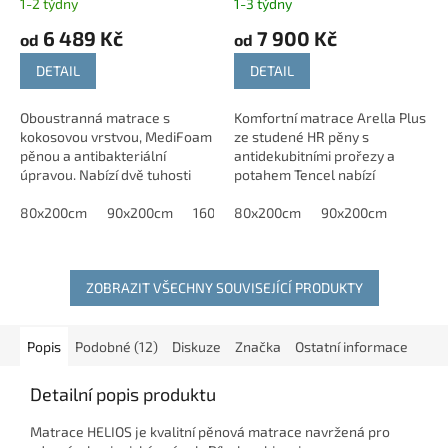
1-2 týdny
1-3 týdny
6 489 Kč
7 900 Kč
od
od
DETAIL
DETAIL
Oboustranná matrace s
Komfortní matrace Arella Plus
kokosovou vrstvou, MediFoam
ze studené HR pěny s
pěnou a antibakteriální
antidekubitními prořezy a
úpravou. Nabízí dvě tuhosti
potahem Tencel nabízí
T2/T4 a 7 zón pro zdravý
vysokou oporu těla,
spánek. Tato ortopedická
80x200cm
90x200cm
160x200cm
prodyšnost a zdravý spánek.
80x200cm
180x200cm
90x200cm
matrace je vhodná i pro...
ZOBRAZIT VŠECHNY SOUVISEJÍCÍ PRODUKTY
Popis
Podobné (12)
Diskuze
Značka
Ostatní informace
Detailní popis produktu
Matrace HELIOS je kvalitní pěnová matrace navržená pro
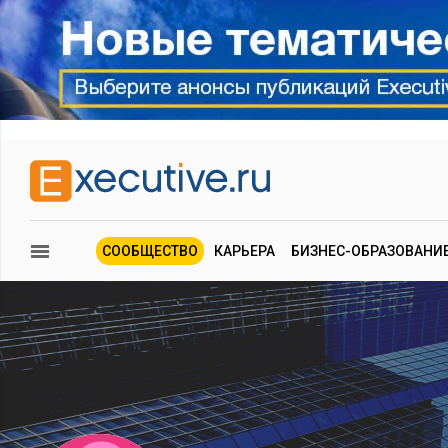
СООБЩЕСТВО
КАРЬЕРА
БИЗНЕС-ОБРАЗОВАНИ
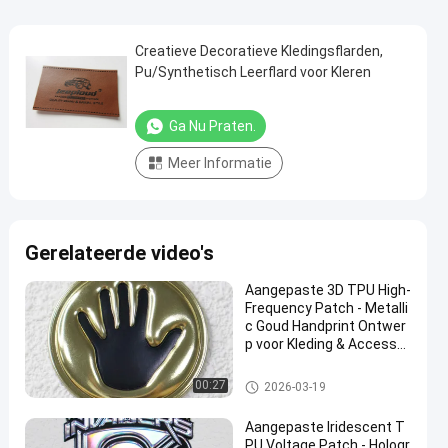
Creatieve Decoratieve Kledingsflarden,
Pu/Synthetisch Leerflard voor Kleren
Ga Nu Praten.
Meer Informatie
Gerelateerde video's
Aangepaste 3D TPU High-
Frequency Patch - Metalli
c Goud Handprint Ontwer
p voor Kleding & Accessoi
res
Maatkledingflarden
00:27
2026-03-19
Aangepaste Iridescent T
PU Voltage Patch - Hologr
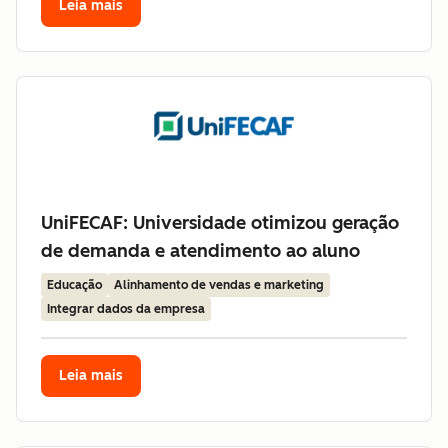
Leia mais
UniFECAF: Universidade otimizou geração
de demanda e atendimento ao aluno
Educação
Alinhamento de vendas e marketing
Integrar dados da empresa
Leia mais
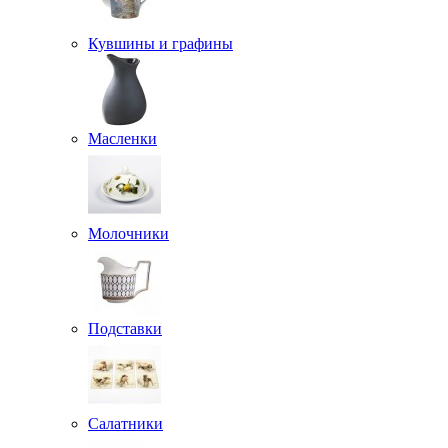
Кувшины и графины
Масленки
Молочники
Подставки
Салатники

--

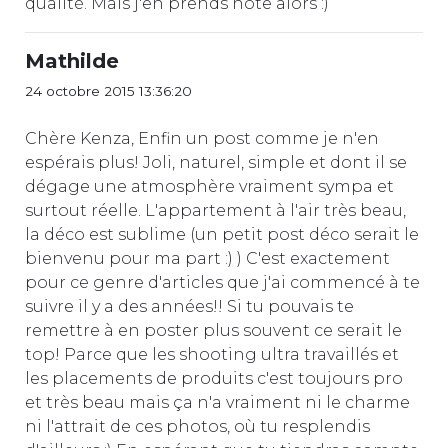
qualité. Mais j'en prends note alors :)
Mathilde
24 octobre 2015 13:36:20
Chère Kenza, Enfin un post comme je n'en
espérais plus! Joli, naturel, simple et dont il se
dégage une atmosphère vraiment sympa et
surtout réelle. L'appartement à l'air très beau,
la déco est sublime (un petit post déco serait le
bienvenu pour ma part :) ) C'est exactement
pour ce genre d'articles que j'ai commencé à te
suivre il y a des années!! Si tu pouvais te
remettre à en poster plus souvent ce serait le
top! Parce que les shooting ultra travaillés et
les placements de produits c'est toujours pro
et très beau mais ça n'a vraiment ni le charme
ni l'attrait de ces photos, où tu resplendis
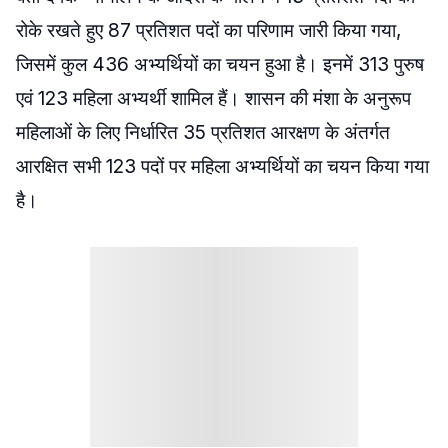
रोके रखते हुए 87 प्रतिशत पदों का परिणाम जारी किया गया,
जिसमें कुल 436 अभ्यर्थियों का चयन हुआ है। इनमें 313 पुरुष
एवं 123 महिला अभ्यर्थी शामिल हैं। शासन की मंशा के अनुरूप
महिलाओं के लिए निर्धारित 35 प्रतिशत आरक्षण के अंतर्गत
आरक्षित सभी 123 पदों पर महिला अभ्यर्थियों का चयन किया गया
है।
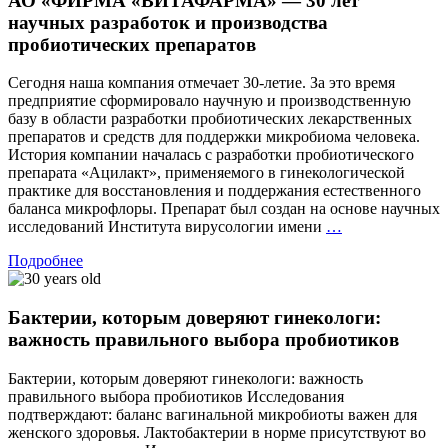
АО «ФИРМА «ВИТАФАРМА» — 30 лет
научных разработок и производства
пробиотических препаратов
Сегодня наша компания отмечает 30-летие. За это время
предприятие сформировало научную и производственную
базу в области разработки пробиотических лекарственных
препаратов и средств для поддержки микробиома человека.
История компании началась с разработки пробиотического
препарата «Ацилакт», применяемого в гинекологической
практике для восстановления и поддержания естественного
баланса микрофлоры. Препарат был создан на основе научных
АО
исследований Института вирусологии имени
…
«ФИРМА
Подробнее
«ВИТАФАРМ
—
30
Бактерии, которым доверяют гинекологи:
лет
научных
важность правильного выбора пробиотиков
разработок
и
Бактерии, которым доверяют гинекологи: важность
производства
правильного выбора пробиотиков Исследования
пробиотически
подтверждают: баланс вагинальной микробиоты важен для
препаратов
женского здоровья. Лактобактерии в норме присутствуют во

> _Exercise objective_:
Where a line above contains the word "научных", copy that line.

> _Output_:
научных разработок и производства
баланса микрофлоры. Препарат был создан на основе научных
научных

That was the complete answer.